President Trump and House and Senate Republicans have already announced support for just such a law, although not framed that way. That is a mistake, because the intense backlash to Tran and Northam’s comments demonstrates that the American public view the abortion of viable fetuses—babies, if they can survive the trip through the birth canal—as barbaric.

The legislation that would protect viable fetuses is currently being sold as the Pain-Capable Unborn Protection Act. This bill would prohibit abortions after a gestational age of 22 weeks, the age at which a fetus may be viable outside his mother’s womb.

While this legislation would allow abortions after 22 weeks in the case of rape or to save the life of the mother, the statute makes clear that the physician terminating the pregnancy under those exceptions must do so in a manner that “provides the best opportunity for the unborn child to survive.” In other words, the termination of the pregnancy occurs when the baby is delivered alive.

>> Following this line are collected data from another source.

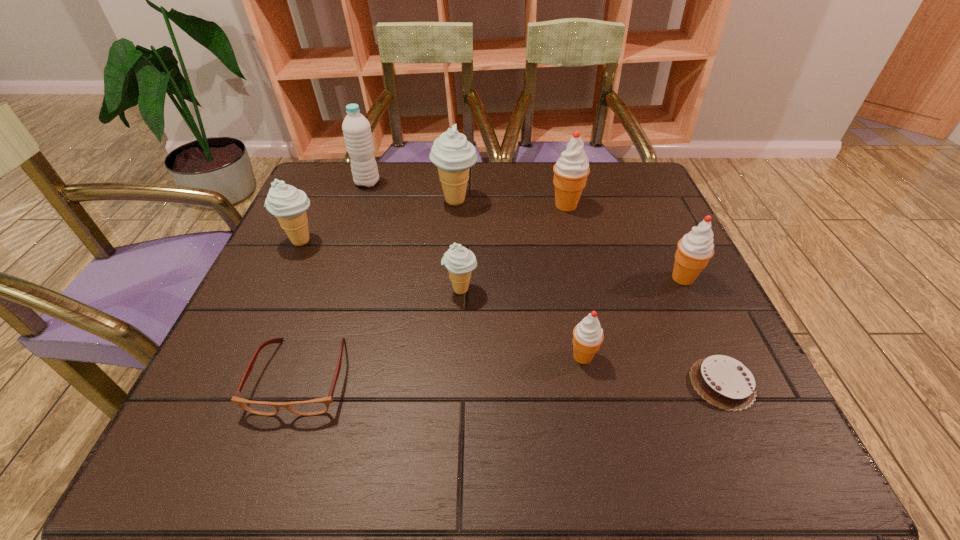
Locate an element on the screen. the closest red icecream to the farthest red icecream is located at coordinates (694, 250).

The image size is (960, 540). I want to click on beige icecream that stands as the second closest to the biggest beige icecream, so click(288, 204).

Where is `beige icecream identified as the second closest to the nearest red icecream`? beige icecream identified as the second closest to the nearest red icecream is located at coordinates (451, 152).

Find the location of a particular element. The width and height of the screenshot is (960, 540). free space that satisfies the following two spatial constraints: 1. on the back side of the rightmost red icecream; 2. on the left side of the nearest beige icecream is located at coordinates (461, 278).

Find the location of a particular element. This screenshot has width=960, height=540. blank area in the image that satisfies the following two spatial constraints: 1. on the front side of the chocolate cake; 2. on the right side of the fourth nearest icecream is located at coordinates (235, 383).

Find the location of `free space in the image that satisfies the following two spatial constraints: 1. on the front side of the biggest red icecream; 2. on the left side of the biggest beige icecream`. free space in the image that satisfies the following two spatial constraints: 1. on the front side of the biggest red icecream; 2. on the left side of the biggest beige icecream is located at coordinates (455, 205).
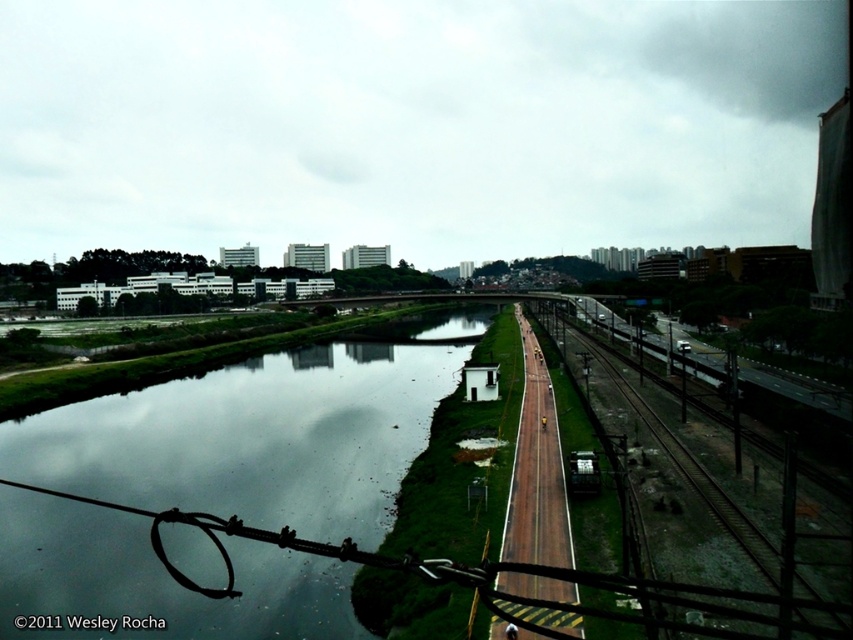
You are a photographer trying to capture the brown wooden train track at center and the reflective glass water at center in the same frame. Based on their positions, which object appears closer to the camera?

The brown wooden train track at center appears closer to the camera because it is taller than the reflective glass water at center, which is not as tall.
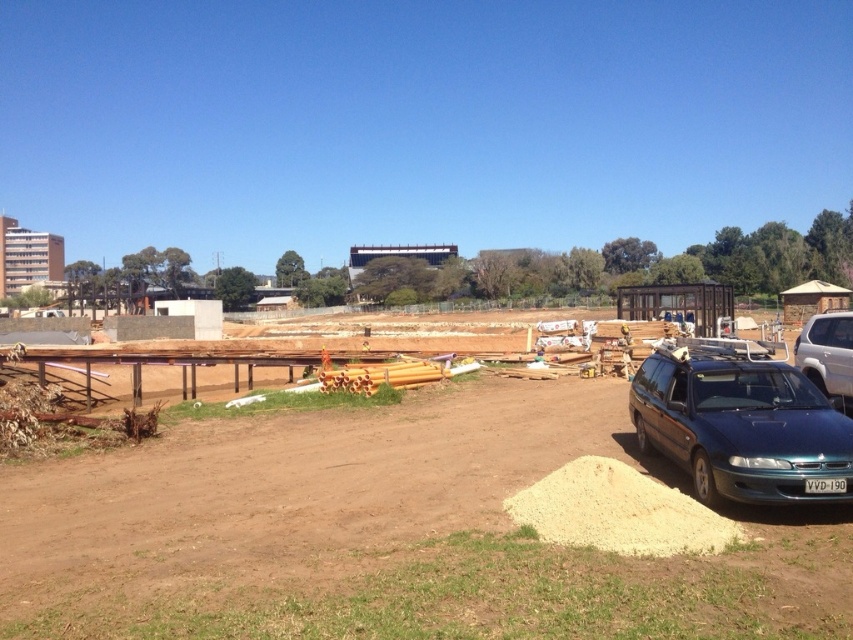
You are a delivery driver who needs to park your vehicle in the construction site. You see a satin white suv at right and a white plastic license plate at lower right. Which object is closer to the entrance of the construction site?

The white plastic license plate at lower right is closer to the entrance of the construction site because the satin white suv at right is to the right of it, implying the license plate is positioned nearer to the entrance area.

You are a delivery driver who needs to park your truck next to the metallic blue station wagon at lower right. Your truck is 2 meters tall. Can you safely park next to it without hitting the white plastic license plate at lower right?

The metallic blue station wagon at lower right is taller than the white plastic license plate at lower right. Since your truck is 2 meters tall, you need to ensure there is enough clearance. However, the exact height of the station wagon isn

You are a delivery driver who needs to park your vehicle in this construction site. The parking spot is located at the coordinates point [827,355]. However, there is a satin white suv at right currently occupying that spot. Can you park your vehicle there?

The parking spot at point [827,355] is currently occupied by the satin white suv at right, so you cannot park there.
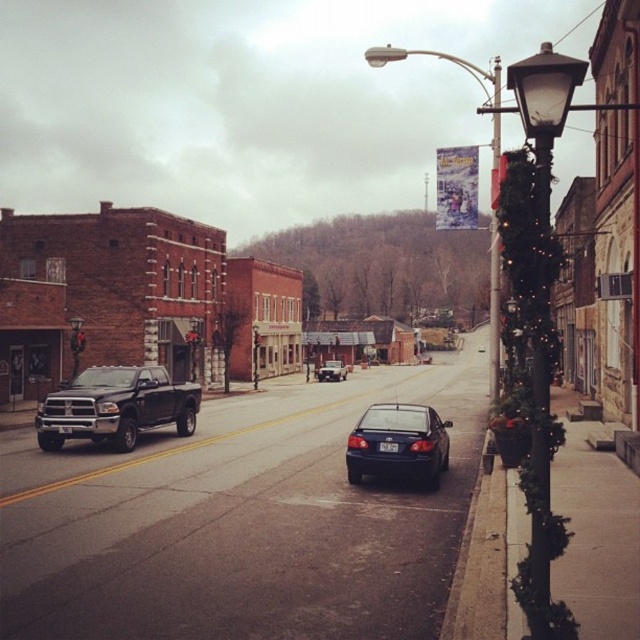
Does black glass lamp post at right have a greater width compared to matte blue sedan at center?

Yes.

Between black glass lamp post at right and matte blue sedan at center, which one has more height?

black glass lamp post at right

Is point (538, 113) positioned after point (380, 468)?

No.

I want to click on black glass lamp post at right, so click(x=545, y=109).

This screenshot has width=640, height=640. I want to click on matte black truck at left, so pyautogui.click(x=115, y=406).

Describe the element at coordinates (115, 406) in the screenshot. The image size is (640, 640). I see `matte black truck at left` at that location.

At what (x,y) coordinates should I click in order to perform the action: click on matte black truck at left. Please return your answer as a coordinate pair (x, y). This screenshot has width=640, height=640. Looking at the image, I should click on (115, 406).

Between point (92, 428) and point (328, 380), which one is positioned behind?

Positioned behind is point (328, 380).

Who is lower down, matte black truck at left or shiny silver sedan at center?

Positioned lower is shiny silver sedan at center.

Image resolution: width=640 pixels, height=640 pixels. What do you see at coordinates (115, 406) in the screenshot? I see `matte black truck at left` at bounding box center [115, 406].

Locate an element on the screen. This screenshot has width=640, height=640. matte black truck at left is located at coordinates (115, 406).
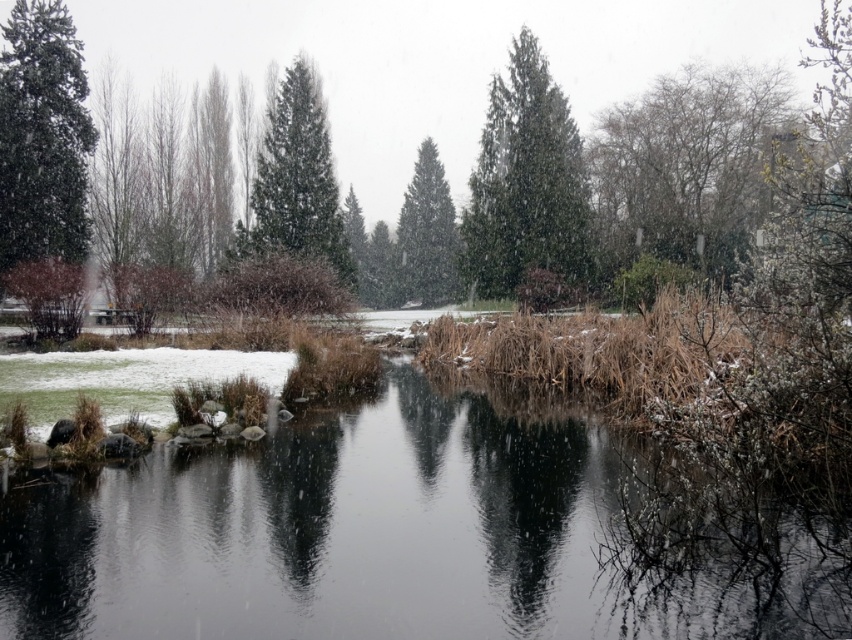
Question: Which object is the farthest from the bare branches at upper right?

Choices:
 (A) green matte tree at center
 (B) green textured pine tree at center
 (C) green matte evergreen tree at left

Answer: (C)

Question: Does green textured evergreen tree at center have a smaller size compared to green matte tree at center?

Choices:
 (A) yes
 (B) no

Answer: (B)

Question: Which point is farther to the camera?

Choices:
 (A) green matte evergreen tree at left
 (B) green textured evergreen tree at center
 (C) green matte tree at center
 (D) green textured pine tree at center

Answer: (C)

Question: Is bare branches at upper right bigger than green textured evergreen tree at center?

Choices:
 (A) no
 (B) yes

Answer: (A)

Question: Does bare branches at upper right have a greater width compared to green matte evergreen tree at left?

Choices:
 (A) no
 (B) yes

Answer: (B)

Question: Which object appears farthest from the camera in this image?

Choices:
 (A) green textured pine tree at center
 (B) bare branches at upper right

Answer: (A)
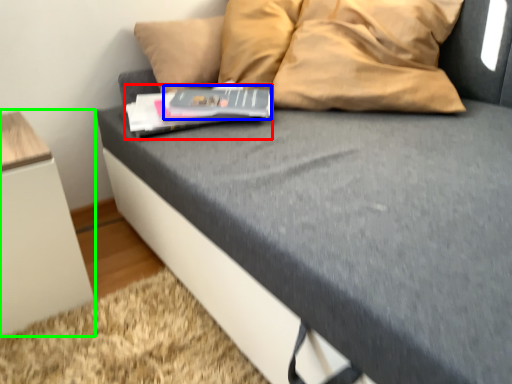
Question: Which object is positioned closest to paperback book (highlighted by a red box)? Select from paperback book (highlighted by a blue box) and furniture (highlighted by a green box).

Choices:
 (A) paperback book
 (B) furniture

Answer: (A)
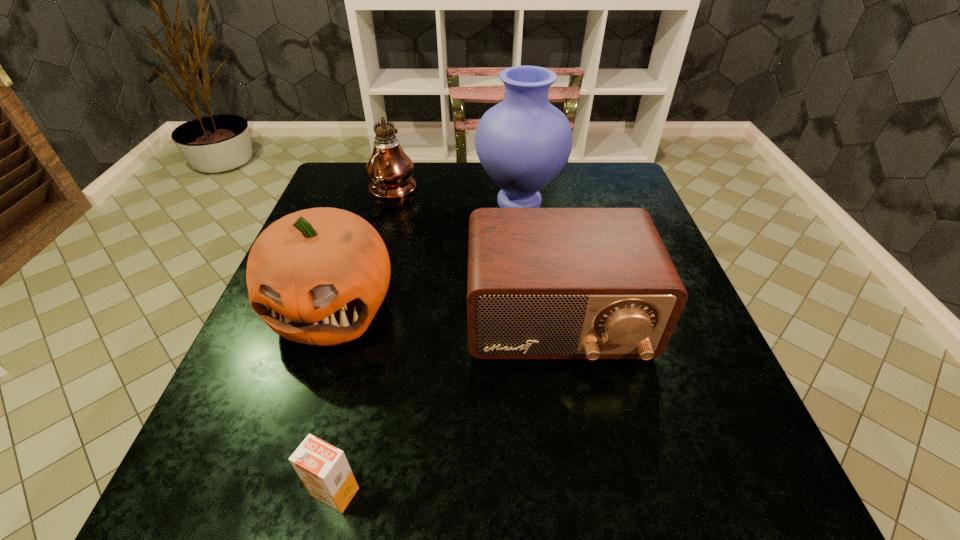
What are the coordinates of `oil lamp` in the screenshot? It's located at (390, 170).

At what (x,y) coordinates should I click in order to perform the action: click on vase. Please return your answer as a coordinate pair (x, y). Looking at the image, I should click on (523, 142).

The image size is (960, 540). Find the location of `pumpkin`. pumpkin is located at coordinates (317, 276).

The image size is (960, 540). I want to click on the second shortest object, so click(x=543, y=283).

What are the coordinates of `the shortest object` in the screenshot? It's located at click(324, 470).

Find the location of `the nearest object`. the nearest object is located at coordinates (324, 470).

Identify the location of free region located on the front of the oil lamp. click(377, 245).

The width and height of the screenshot is (960, 540). Identify the location of vacant space situated 0.070m on the back of the vase. (516, 167).

Find the location of a particular element. free space located on the face of the pumpkin is located at coordinates (292, 428).

Identify the location of free spot located 0.180m on the front panel of the radio receiver. Image resolution: width=960 pixels, height=540 pixels. point(584,475).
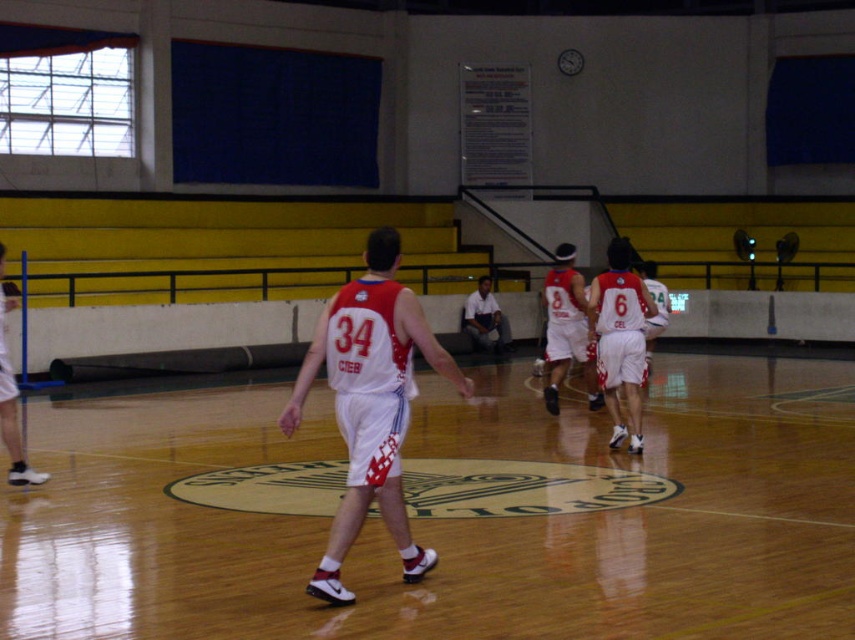
Between wooden floor at center and white matte basketball jersey at center, which one appears on the left side from the viewer's perspective?

wooden floor at center

Is wooden floor at center bigger than white matte basketball jersey at center?

Yes, wooden floor at center is bigger than white matte basketball jersey at center.

Where is `wooden floor at center`? The image size is (855, 640). wooden floor at center is located at coordinates (447, 515).

Where is `wooden floor at center`? This screenshot has height=640, width=855. wooden floor at center is located at coordinates (447, 515).

Based on the photo, can you confirm if wooden floor at center is thinner than white cotton shirt at center?

No.

Is wooden floor at center to the left of white cotton shirt at center from the viewer's perspective?

Yes, wooden floor at center is to the left of white cotton shirt at center.

I want to click on wooden floor at center, so click(447, 515).

Is white matte basketball uniform at center in front of white cotton shirt at center?

Yes, white matte basketball uniform at center is in front of white cotton shirt at center.

In order to click on white matte basketball uniform at center in this screenshot , I will do `click(369, 378)`.

The image size is (855, 640). Find the location of `white matte basketball uniform at center`. white matte basketball uniform at center is located at coordinates (369, 378).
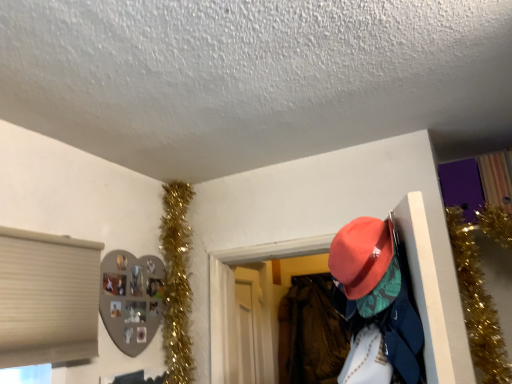
Question: From the image's perspective, is gold tinsel garland at upper left positioned above or below matte orange hat at upper right?

Choices:
 (A) below
 (B) above

Answer: (A)

Question: Is gold tinsel garland at upper left spatially inside matte orange hat at upper right, or outside of it?

Choices:
 (A) inside
 (B) outside

Answer: (B)

Question: Which object is positioned closest to the velvet-like orange hat at center-right?

Choices:
 (A) matte orange hat at upper right
 (B) gold tinsel garland at upper left

Answer: (B)

Question: Estimate the real-world distances between objects in this image. Which object is closer to the velvet-like orange hat at center-right?

Choices:
 (A) matte orange hat at upper right
 (B) gold tinsel garland at upper left

Answer: (B)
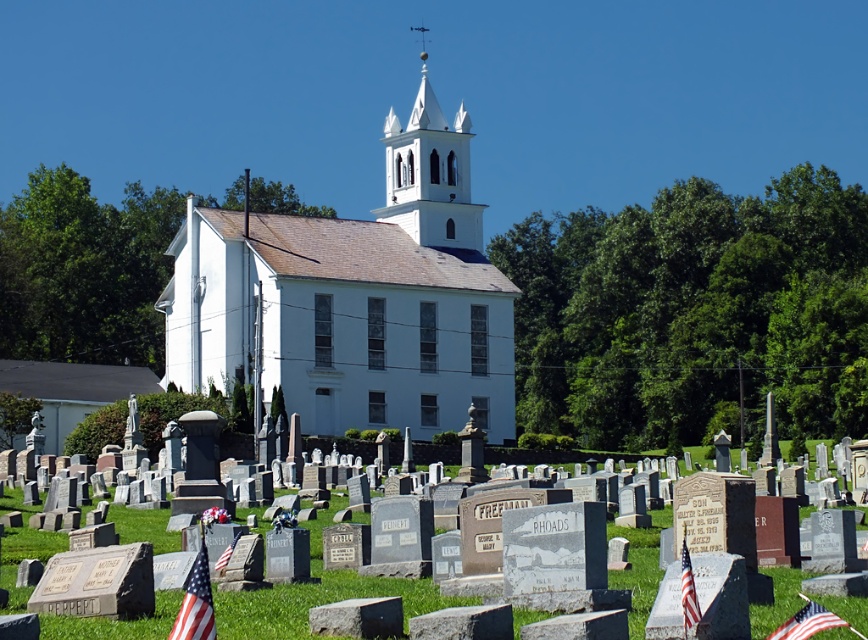
Question: Is american flag at lower left to the left of american flag at center from the viewer's perspective?

Choices:
 (A) yes
 (B) no

Answer: (A)

Question: Considering the real-world distances, which object is farthest from the american flag at lower right?

Choices:
 (A) gray stone gravestones at lower center
 (B) american flag at center
 (C) american flag at lower left

Answer: (A)

Question: Does gray stone gravestones at lower center appear on the right side of american flag at lower right?

Choices:
 (A) yes
 (B) no

Answer: (B)

Question: Estimate the real-world distances between objects in this image. Which object is farther from the american flag at center?

Choices:
 (A) american flag at lower left
 (B) white smooth church at center
 (C) white stucco spire at upper center
 (D) american flag at lower right

Answer: (C)

Question: Is white smooth church at center in front of american flag at lower right?

Choices:
 (A) yes
 (B) no

Answer: (B)

Question: Which object is positioned farthest from the white smooth church at center?

Choices:
 (A) white stucco spire at upper center
 (B) american flag at lower left

Answer: (B)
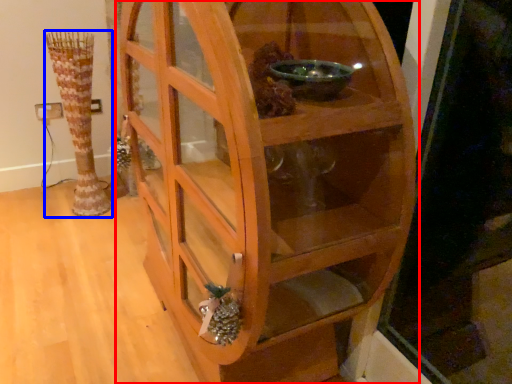
Question: Which object appears closest to the camera in this image, shelf (highlighted by a red box) or vase (highlighted by a blue box)?

Choices:
 (A) shelf
 (B) vase

Answer: (A)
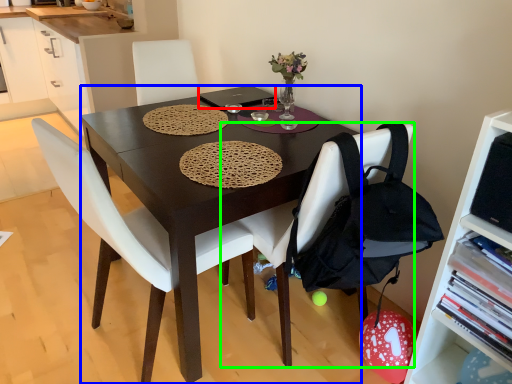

Congress needs to repackage these provisions as the federal Deliver-Alive Human Being Protection Act. It is unfortunate that marketing has any role in the abortion debate, but after 40-plus years of Planned Parenthood and NARAL selling euphemisms and falsehoods, much of the public remains blind to the reality of abortion. Now that Tran and Northam have unwittingly exposed the festering facts, Congress must seize the moment.